Atmospheric turbulence reduces the imaging resolution of ground-based optical telescopes and seriously affects astronomical observations. At present, the most effective solution to this problem is adaptive optics (AO) technology combined with image post-reconstruction. Most large-aperture solar telescopes at home and abroad are equipped with AO systems, and the collected solar (adaptive optics) images can be further reconstructed by blind deconvolution, phase diversity, speckle reconstruction, or deep learning. Among them, the phase diversity is to add one or more additional imaging channels in the imaging system and use a set of images (focused and defocused images) of different imaging channels of the same object collected at the same time to estimate the wavefront aberration, and then restore the object image based on the wavefront aberration.

Phase diversity (PD) is essentially a more constrained multi-channel blind deconvolution method with higher reliability. However, the traditional phase diversity has poor robustness and can be easily affected by image noise and initial value, which makes the optimization process fall into local minimum and even leads to a lot of ringing artifacts in the reconstructed image. For this problem, the common solution is to use multiple sets of focused and defocused images for phase diversity, i.e., the phase-diverse speckle (PDS). The complementarity of high-frequency information between multiple sets of focused and defocused images can reduce the influence of image noise and wavefront phase estimation errors in the iterative process of the algorithm. However, in some practical situations, it is inconvenient to obtain multiple sets of focused and defocused images in which the object remains stationary, so it is difficult to apply the phase-diverse speckle method.

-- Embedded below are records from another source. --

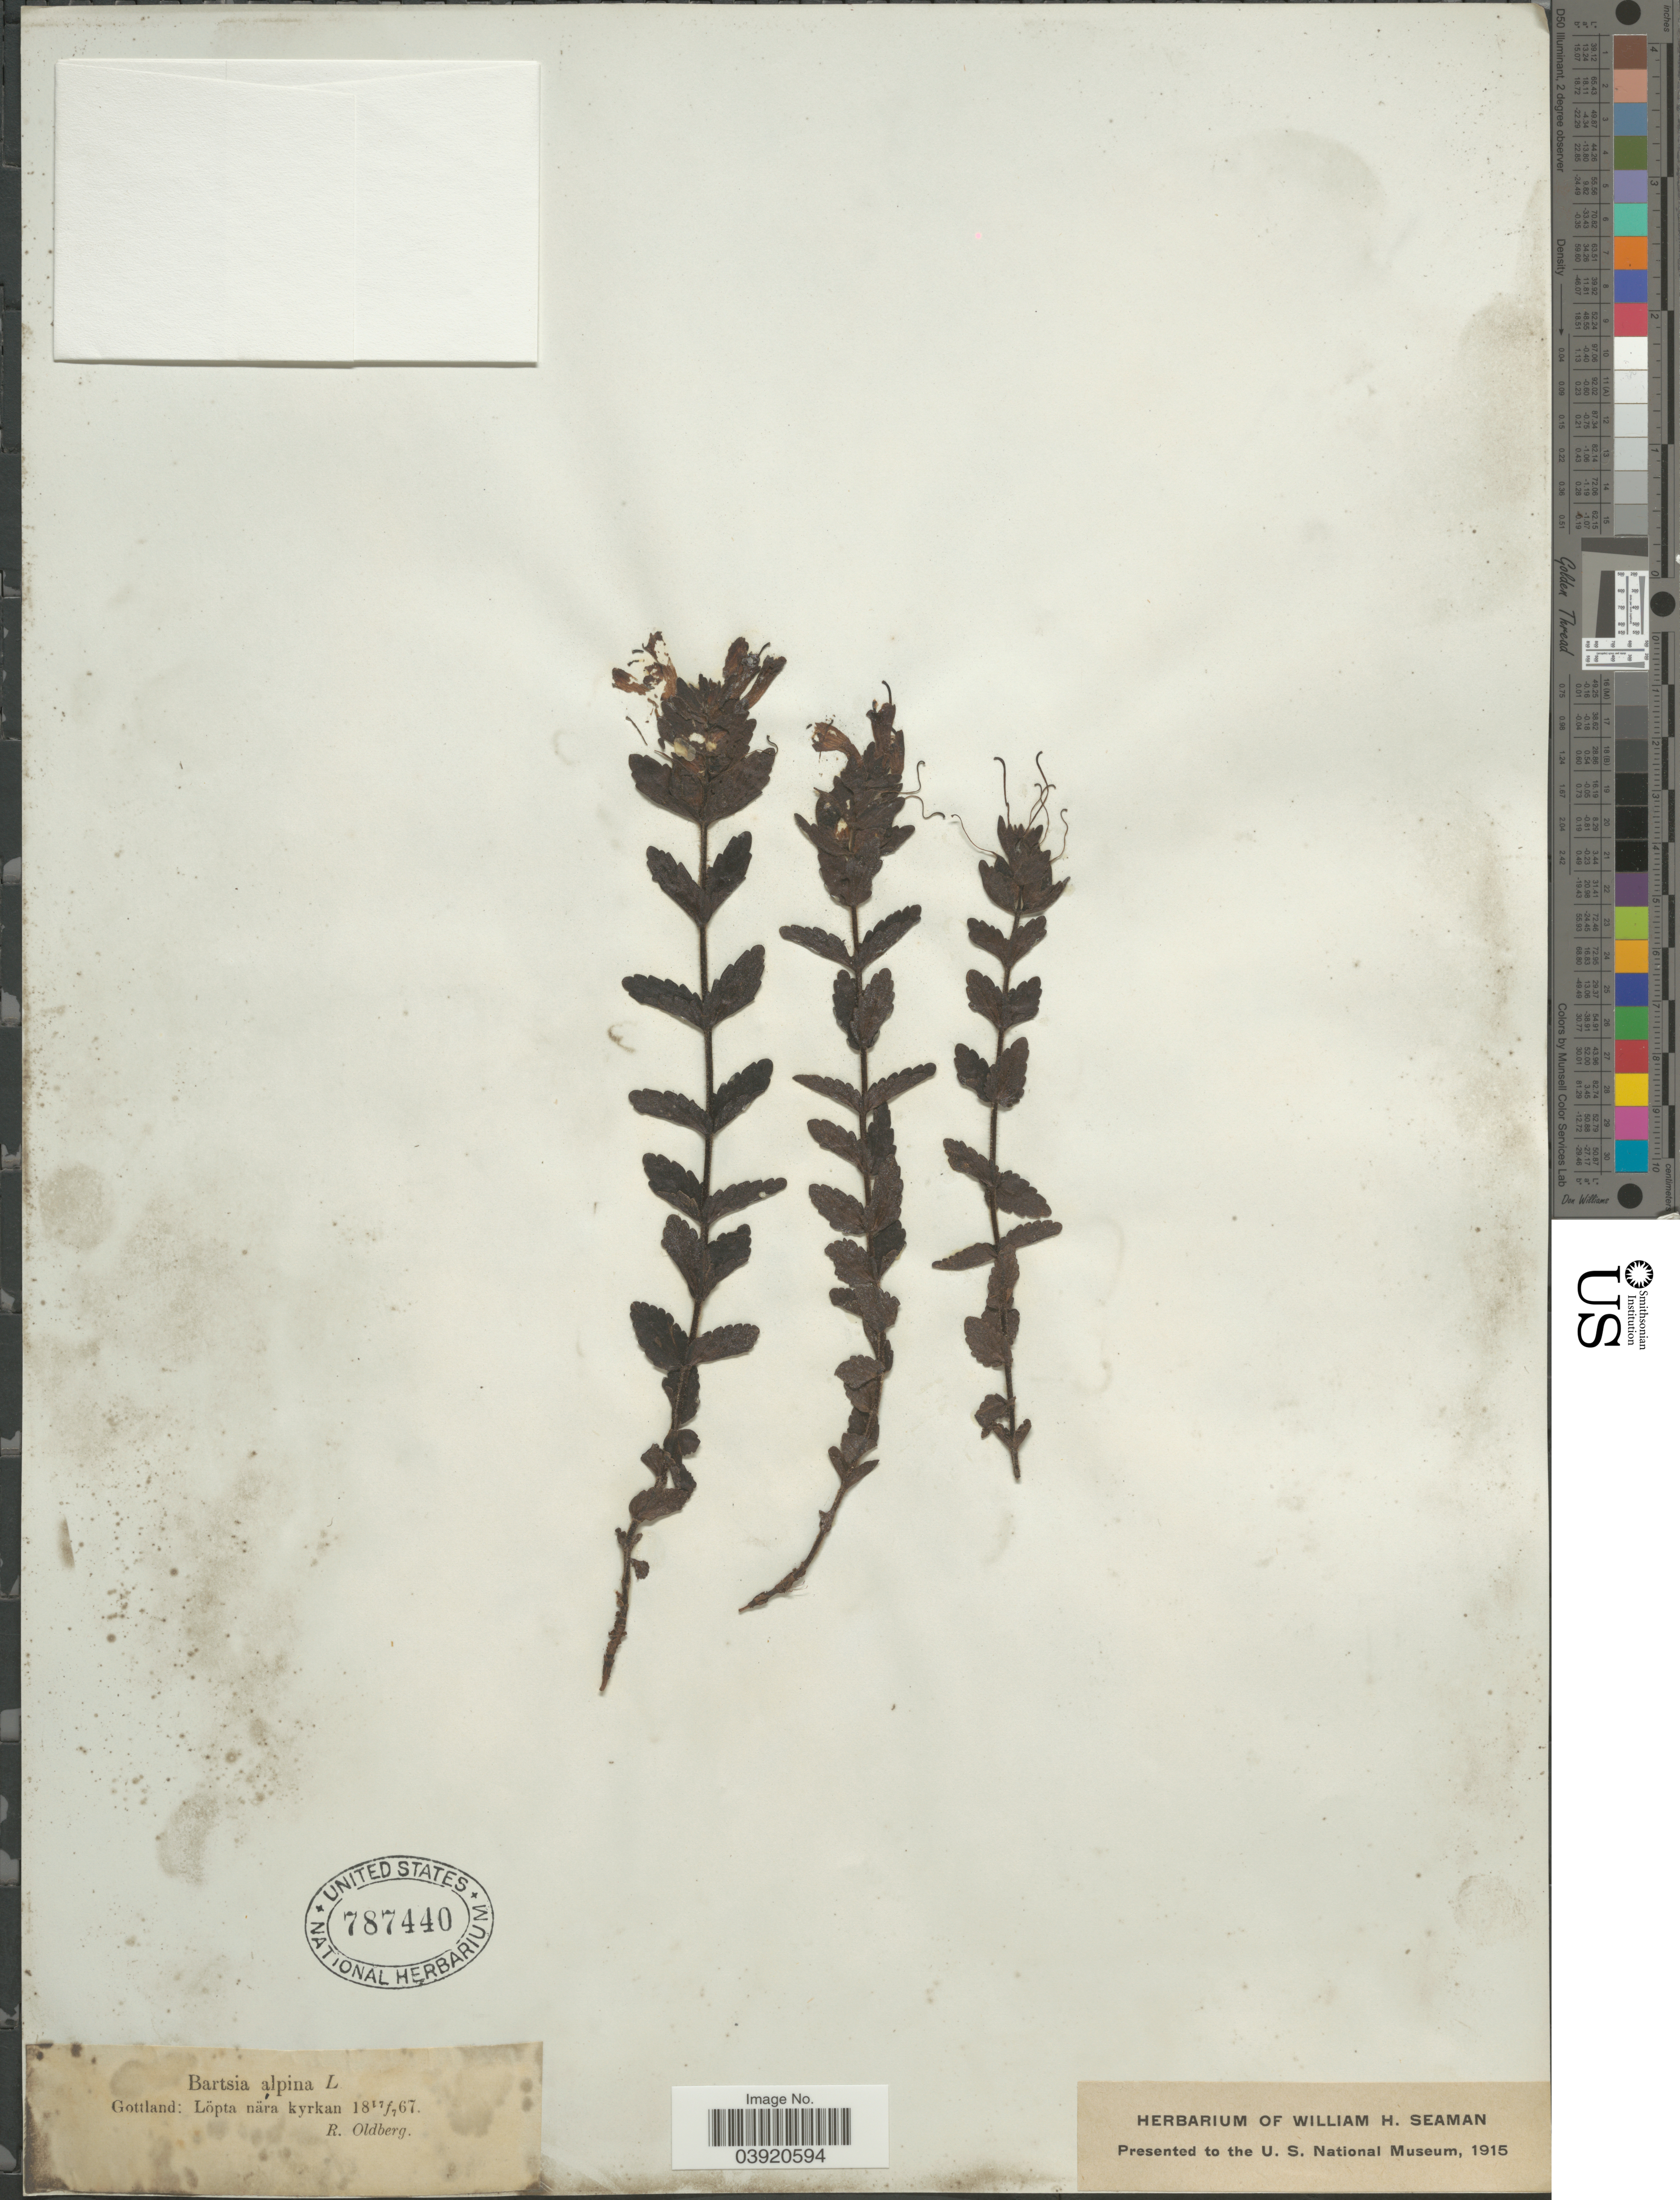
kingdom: Plantae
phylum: Tracheophyta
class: Magnoliopsida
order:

Inspired by the low-rank prior widely used in the robust principal component analysis (RPCA), noise and ringing artifacts are interference components that destroy the low-rank property of the original image. In order to improve the robustness of phase diversity for a single set of focused and defocused solar images, this paper proposes an improved phase diversity based on low rank prior, i.e., a new phase diversity model based on the nuclear norm regularization of the image is established, and the image sub-model and the phase sub-model are solved by the half-quadratic splitting method and BFGS respectively. Finally, reconstruction experiments and analysis are carried out on the simulated focused and defocused solar images. Compared with the classical phase diversity based on Tikhonov regularization, the phase diversity based on low rank prior can improve the accuracy of wavefront phase estimation and the quality of reconstructed images in terms of subjective visual effects and objective indexes in both the noise-free and noise-included cases.